第2話

 玄関先に立ち尽くし、彼女は何度も文面を読み返していた。差出人はいったい誰なのだろうか?少女のように胸をときめかせながら、一方で怪しい嫌な予感がして、彼女は冷静さを取り戻した。かかわってはいけない、何といっても自分は人妻なのだから。そう心に言い聞かせ踵を返した。とその時、優子は庭の片隅にある紫陽花に目を奪われた。淡い紫やピンクの花びらがうっとりする程美しい。毎年咲いていただろうに、しばし、今さらのごとく感動していた。

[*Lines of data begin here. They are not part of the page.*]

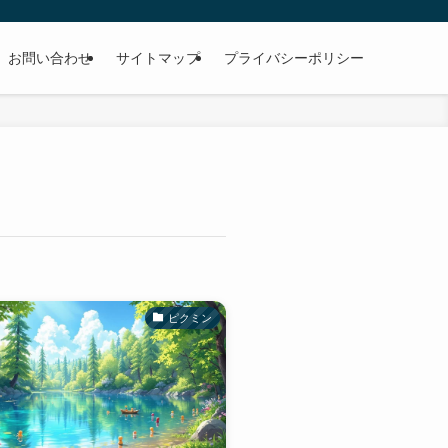
お問い合わせ
サイトマップ
プライバシーポリシー
ピクミン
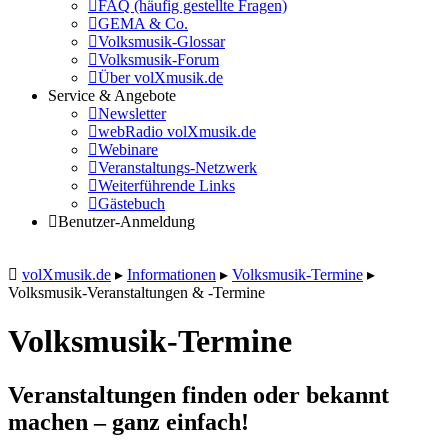
FAQ (häufig gestellte Fragen)
GEMA & Co.
Volksmusik-Glossar
Volksmusik-Forum
Über volXmusik.de
Service & Angebote
Newsletter
webRadio volXmusik.de
Webinare
Veranstaltungs-Netzwerk
Weiterführende Links
Gästebuch
Benutzer-Anmeldung
volXmusik.de
▸
Informationen
▸
Volksmusik-Termine
▸
Volksmusik-Veranstaltungen & -Termine
Volksmusik-Termine
Veranstaltungen finden oder bekannt
machen – ganz einfach!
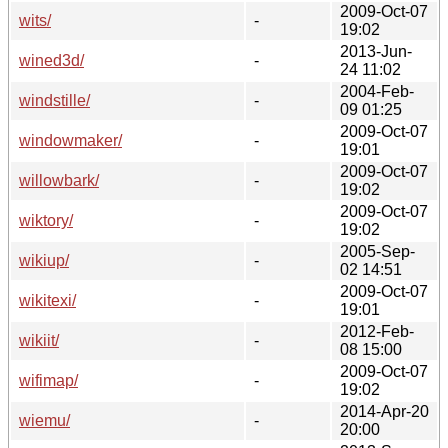
2009-Oct-07
wits/
-
19:02
2013-Jun-
wined3d/
-
24 11:02
2004-Feb-
windstille/
-
09 01:25
2009-Oct-07
windowmaker/
-
19:01
2009-Oct-07
willowbark/
-
19:02
2009-Oct-07
wiktory/
-
19:02
2005-Sep-
wikiup/
-
02 14:51
2009-Oct-07
wikitexi/
-
19:01
2012-Feb-
wikiit/
-
08 15:00
2009-Oct-07
wifimap/
-
19:02
2014-Apr-20
wiemu/
-
20:00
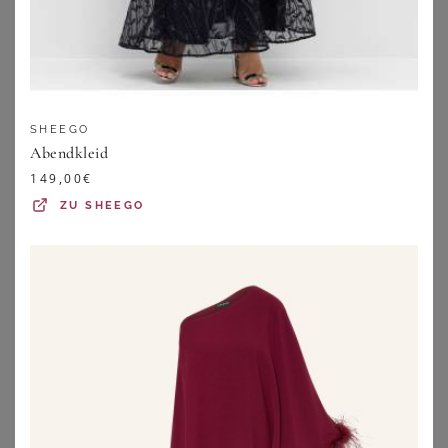
SHEEGO
Abendkleid
149,00
€
ZU
SHEEGO
SHEEGO
SHEEGO
Abendkleid
Abendkleid
149,00
€
79,99
€
ZU
SHEEGO
ZU
SHEEGO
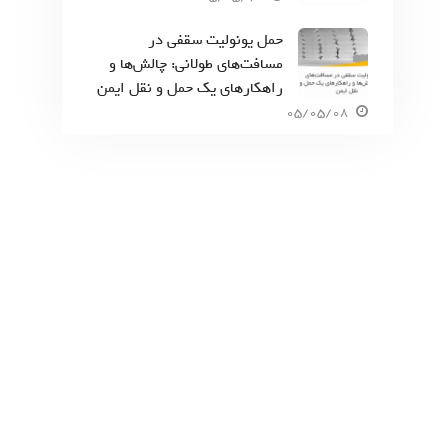
حمل یونولیت سقفی در
مسافت‌های طولانی: چالش‌ها و
راهکارهای یک حمل و نقل ایمن
05/05/08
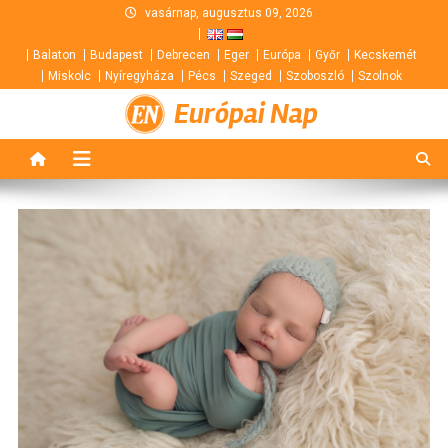
Skip
vasárnap, augusztus 09, 2026
to
Balaton
Budapest
Debrecen
Eger
Európa
Győr
Kecskemét
content
Miskolc
Nyíregyháza
Pécs
Szeged
Szoboszló
Szolnok
Európai Nap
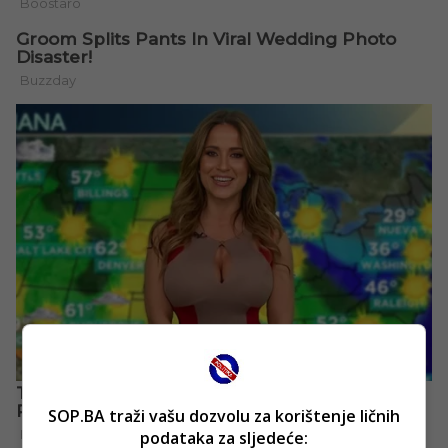
SOP.BA traži vašu dozvolu za korištenje ličnih
podataka za sljedeće:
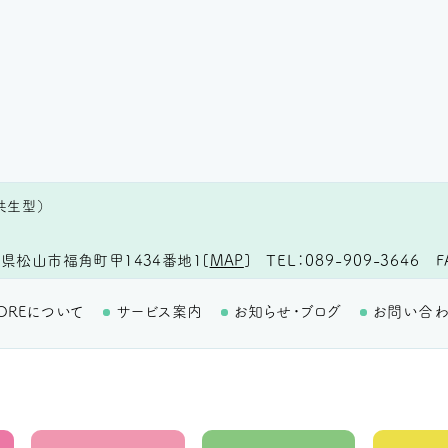
共生型）
TEL
089-909-3646
F
県松山市福角町甲1434番地1
[
MAP
]
OREについて
サービス案内
お知らせ・ブログ
お問い合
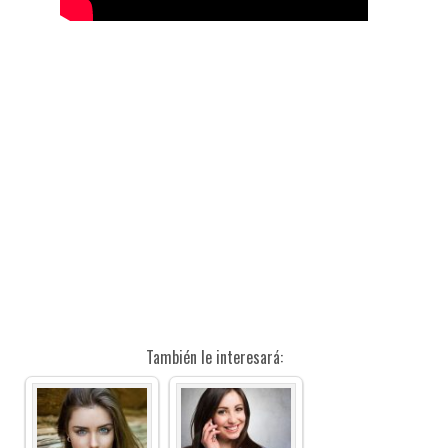
También le interesará:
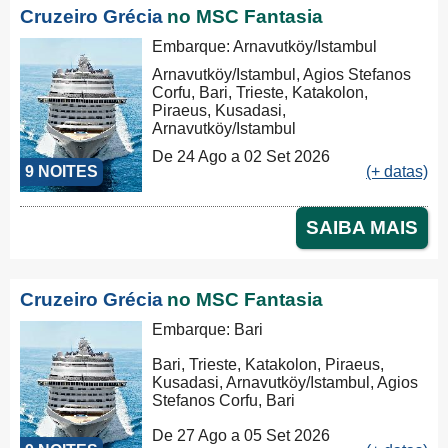
Cruzeiro Grécia
no MSC Fantasia
Embarque: Arnavutköy/Istambul
Arnavutköy/Istambul, Agios Stefanos
Corfu, Bari, Trieste, Katakolon,
Piraeus, Kusadasi,
Arnavutköy/Istambul
De 24 Ago a 02 Set 2026
9 NOITES
(+ datas)
SAIBA MAIS
Cruzeiro Grécia
no MSC Fantasia
Embarque: Bari
Bari, Trieste, Katakolon, Piraeus,
Kusadasi, Arnavutköy/Istambul, Agios
Stefanos Corfu, Bari
De 27 Ago a 05 Set 2026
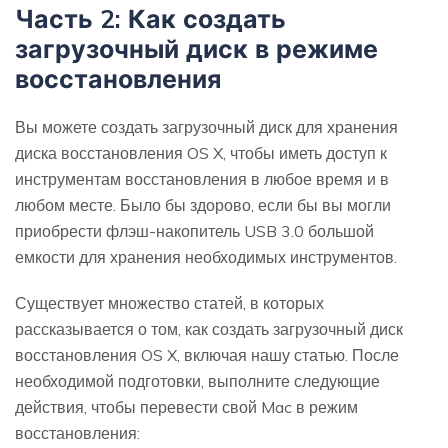
Часть 2: Как создать
загрузочный диск в режиме
восстановления
Вы можете создать загрузочный диск для хранения
диска восстановления OS X, чтобы иметь доступ к
инструментам восстановления в любое время и в
любом месте. Было бы здорово, если бы вы могли
приобрести флэш-накопитель USB 3.0 большой
емкости для хранения необходимых инструментов.
Существует множество статей, в которых
рассказывается о том, как создать загрузочный диск
восстановления OS X, включая нашу статью. После
необходимой подготовки, выполните следующие
действия, чтобы перевести свой Mac в режим
восстановления:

 それから土曜日までの三日間、優子の心は落ち着かなかった。けっして行くまいと決めたはずなのに、気がつけば差出人をあれこれと想像していた。好奇心とそれを抑制する思いが、譲りあうことなく葛藤していた。

 土曜日。友人と会うから遅くなると言って、夫は昼すぎから出掛けてしまった。これまでも少なからずそういうことはあったのだが。夫の不在が優子の気持ちを揺るがせていた。手紙の差出人を知りたいという衝動に打ち勝てず、彼女はなかば無意識に身支度をしていた。早めにホテルに行って、奥の喫茶室からロビーの様子を観察することを思いついたのだ。手紙の主に直接会うつもりはない。ただ、どんな男か知りたいだけなのだ。

 最近買ったばかりの白い縁取りのある紺色のワンピースに着替え、鏡台の前に座った。くせのない長い髪をとかしながら、そこに映し出された自分の顔をしげしげと眺める。お雛さまに似た日本的な美人とほめられることが多い。手紙の主もこの顔を気にいってくれているのだ、きっと。そう思うと口元が自然にほころんでしまう。

 控えめに、ていねいに、優子は薄化粧をした。こぶりのバッグを手に靴に片足を踏み入れた瞬間、言いしれね罪悪感に襲われた。が、身体は玄関の向こうへと進んでいた。外は迷いを振り払うかに、さんさんと晴れ渡っている。梅雨に入ったはずなのに、ここのところ雨は降らない。ひとっとびに真夏がやってきそうな、みごとな青空が広がっていた。

 家からそのホテルまでは、徒歩とバスで一時間程かかった。到着したのは三時二十分だった。指定の時刻までまだ三十分以上ある。優子はうつむきかげんに自動ドアからロビーを抜けて、喫茶室へ向かった。ロビーとの仕切りがなく横に広々としたその場所からは、さほど難なく館内を見渡せるだろう。

 窓際のテーブルがひとつ空いていた。そこに目が止まり、足を踏み出した次の瞬間、彼女はうしろから肩をぽんとたたかれた。驚いて振り向きその場で見たものは、あろうことか夫の姿だった。家を出た時と同じ、チェックの半袖シャツとチノパン姿だった。